"Keep still!"
The captain's voice came cool and clear. Bertie returned to his former position, not pausing to consider what his heroes would have done.
"If you want to move you must first ask my permission; but don't you move without it, my young friend."
Bertie offered no remonstrance. The seat was not a comfortable one to lie upon. It was one of those which are found in steamers, formed of rails, with a space between each rail. Possibly when they reached the open sea it would be less comfortable still. But Bertie lay quite quiet, and never said a word. It was not exactly what his heroes would have done. They would have faced the villain, and dared him to do his worst; and when he had done his worst, and sent six shots inside them, with a single bound they would have grasped him by the throat, and with a laugh of triumph have flung him head foremost into the gurgling sea.
But Bertie did not do that.
So long as they remained in the river one or two of the passengers still continued to move about the decks. The night was so glorious that they probably thought it a pity to confine themselves in the stifling cabins. But by degrees, one after the other, they disappeared, until finally the decks were left in possession of the captain and Bertie, and those whose duty it was to keep watch at night.
Although they had passed Hurst Castle and reached the open sea, the weather was so calm that hardly any difference was perceptible in the motion of the vessel.
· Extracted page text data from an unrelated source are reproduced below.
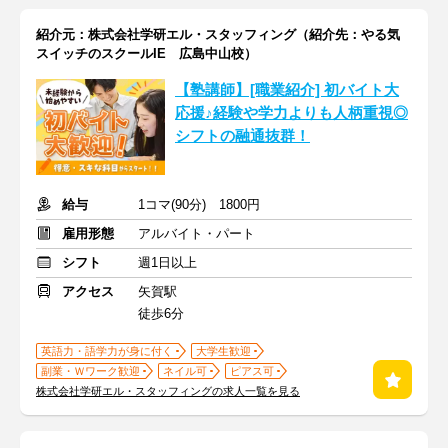
紹介元：株式会社学研エル・スタッフィング（紹介先：やる気
スイッチのスクールIE 広島中山校）
【塾講師】[職業紹介] 初バイト大
応援♪経験や学力よりも人柄重視◎
シフトの融通抜群！
給与
1コマ(90分) 1800円
雇用形態
アルバイト・パート
シフト
週1日以上
アクセス
矢賀駅
徒歩6分
英語力・語学力が身に付く
大学生歓迎
副業・Ｗワーク歓迎
ネイル可
ピアス可
株式会社学研エル・スタッフィングの求人一覧を見る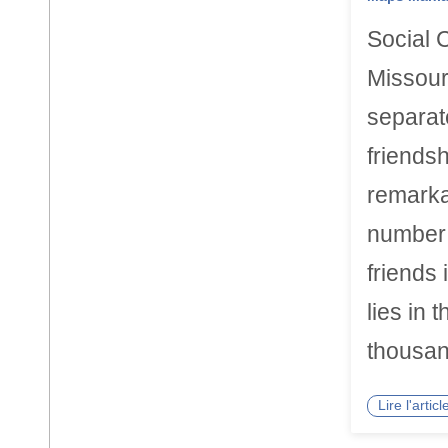
Social 
Missour
separat
friends
remarka
number 
friends
lies in 
thousan
Lire l'arti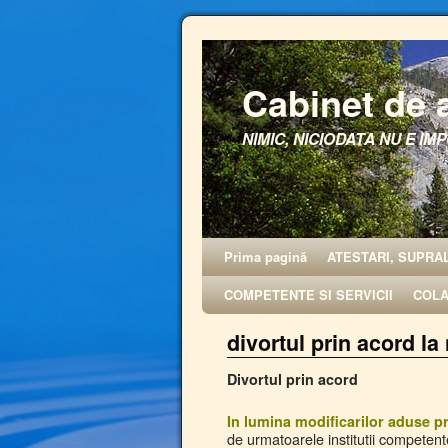
Cabinet de 
NIMIC, NICIODATA NU E IMP
Prima pagină
ATESTARI, SUPRA
COMPETENTE SI SERVICII
COL
divortul prin acord la 
Divortul prin acord
In lumina modificarilor aduse pr
de urmatoarele institutii competent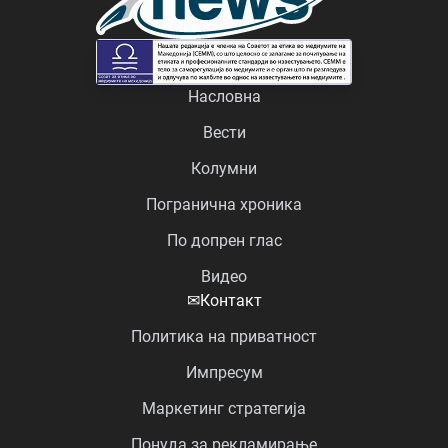
Насловна
Вести
Колумни
Погранична хроника
По допрен глас
Видео
✉
Контакт
Политика на приватност
Импресум
Маркетинг стратегија
Понуда за рекламирање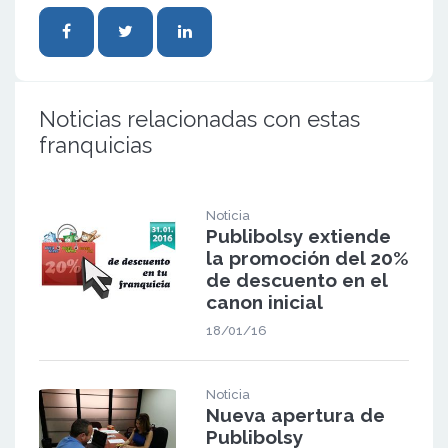
Noticias relacionadas con estas
franquicias
Noticia
Publibolsy extiende
la promoción del 20%
de descuento en el
canon inicial
18/01/16
Noticia
Nueva apertura de
Publibolsy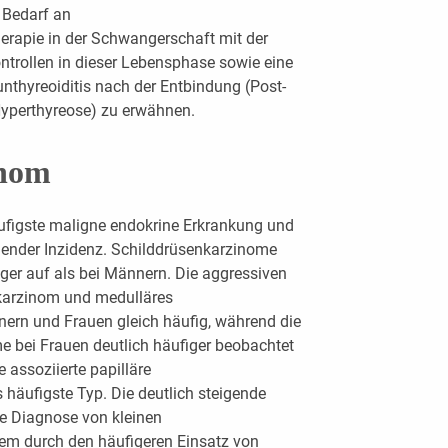
r Bedarf an
rapie in der Schwangerschaft mit der
trollen in dieser Lebensphase sowie eine
nthyreoiditis nach der Entbindung (Post-
Hyperthyreose) zu erwähnen.
inom
ufigste maligne endokrine Erkrankung und
gender Inzidenz. Schilddrüsenkarzinome
iger auf als bei Männern. Die aggressiven
karzinom und medulläres
ern und Frauen gleich häufig, während die
e bei Frauen deutlich häufiger beobachtet
 assoziierte papilläre
 häufigste Typ. Die deutlich steigende
re Diagnose von kleinen
em durch den häufigeren Einsatz von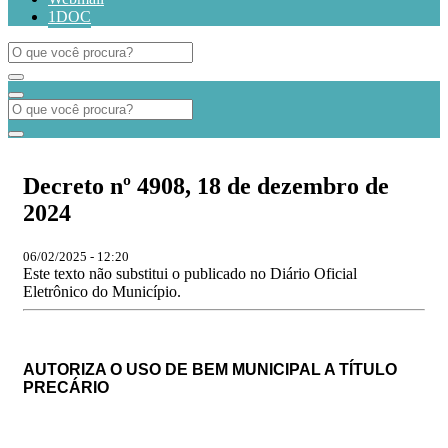
1DOC
Decreto nº 4908, 18 de dezembro de
2024
06/02/2025 - 12:20
Este texto não substitui o publicado no Diário Oficial
Eletrônico do Município.
AUTORIZA O USO DE BEM MUNICIPAL A TÍTULO
PRECÁRIO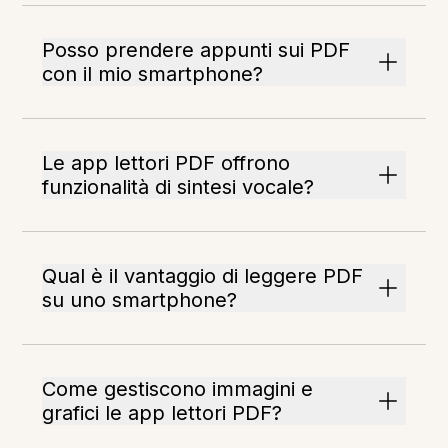
Posso prendere appunti sui PDF
con il mio smartphone?
Le app lettori PDF offrono
funzionalità di sintesi vocale?
Qual è il vantaggio di leggere PDF
su uno smartphone?
Come gestiscono immagini e
grafici le app lettori PDF?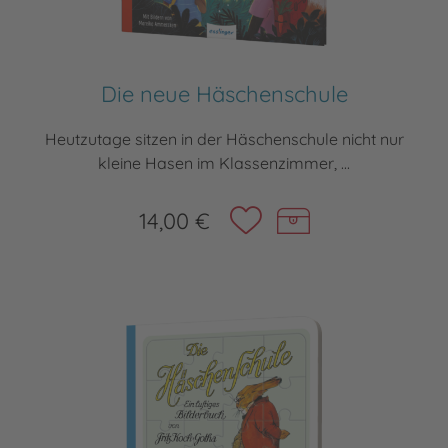
Die neue Häschenschule
Heutzutage sitzen in der Häschenschule nicht nur
kleine Hasen im Klassenzimmer, ...
14,00 €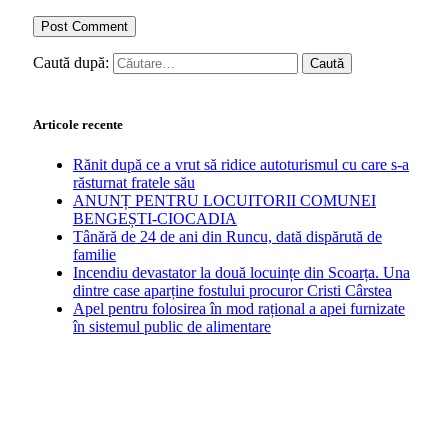
Caută după:
Articole recente
Rănit după ce a vrut să ridice autoturismul cu care s-a
răsturnat fratele său
ANUNȚ PENTRU LOCUITORII COMUNEI
BENGEȘTI-CIOCADIA
Tânără de 24 de ani din Runcu, dată dispărută de
familie
Incendiu devastator la două locuințe din Scoarța. Una
dintre case aparține fostului procuror Cristi Cârstea
Apel pentru folosirea în mod rațional a apei furnizate
în sistemul public de alimentare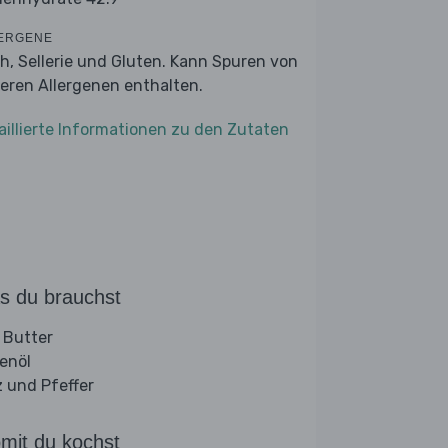
ERGENE
ch, Sellerie und Gluten. Kann Spuren von
eren Allergenen enthalten.
aillierte Informationen zu den Zutaten
s du brauchst
 Butter
venöl
z und Pfeffer
mit du kochst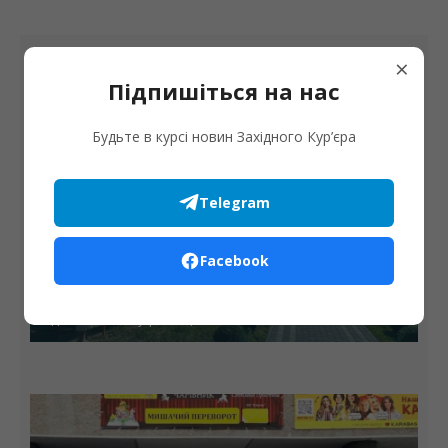
×
6 СЕРПНЯ
Підпишіться на нас
Будьте в курсі новин Західного Кур’єра
Telegram
Facebook
Дата
Бурштинський храм Преображення Господнього
відзначає 24-ту річницю освячення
Bertie still lay on the seat, looking at the stars.
He had no inclination to sleep, and even had he had such inclination, not improbably the neighbourhood of "Uncle Tom" and his revolver would have banished slumber from his eyes.
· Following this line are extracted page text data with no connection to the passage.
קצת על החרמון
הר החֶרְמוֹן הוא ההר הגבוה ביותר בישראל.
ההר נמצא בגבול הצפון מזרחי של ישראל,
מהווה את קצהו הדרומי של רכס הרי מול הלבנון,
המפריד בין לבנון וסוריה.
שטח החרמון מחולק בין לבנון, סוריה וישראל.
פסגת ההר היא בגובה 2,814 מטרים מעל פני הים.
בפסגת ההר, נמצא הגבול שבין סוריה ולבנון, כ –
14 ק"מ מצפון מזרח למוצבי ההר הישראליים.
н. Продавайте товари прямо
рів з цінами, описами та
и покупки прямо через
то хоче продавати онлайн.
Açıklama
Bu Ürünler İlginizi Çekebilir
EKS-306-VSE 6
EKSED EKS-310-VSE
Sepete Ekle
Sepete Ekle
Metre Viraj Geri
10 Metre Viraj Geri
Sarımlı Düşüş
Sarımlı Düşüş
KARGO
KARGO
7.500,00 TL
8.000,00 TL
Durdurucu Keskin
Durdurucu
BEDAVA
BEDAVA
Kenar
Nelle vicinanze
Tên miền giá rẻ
He was not a sentimental boy. Sentimental boys are oftener found in books than life. But even unsentimental boys are accessible to sentiment at times. He was not a religious boy. Simple candour compels the statement that the average boy is not religious. But that night, lying on the deck, looking up at that wondrous canopy of stars, conscious of what had brought him there, aware of his danger, ignorant of the fate which was in store for him, knowing that for all he could tell just ahead of him lay instant death, he would have been more or less than boy if his thoughts had not strayed to unwonted themes.
Through God's beautiful world, across His wondrous sea--the companion of a thief. Bertie's thoughts travelled homewards. A sudden flood of memories swept over him.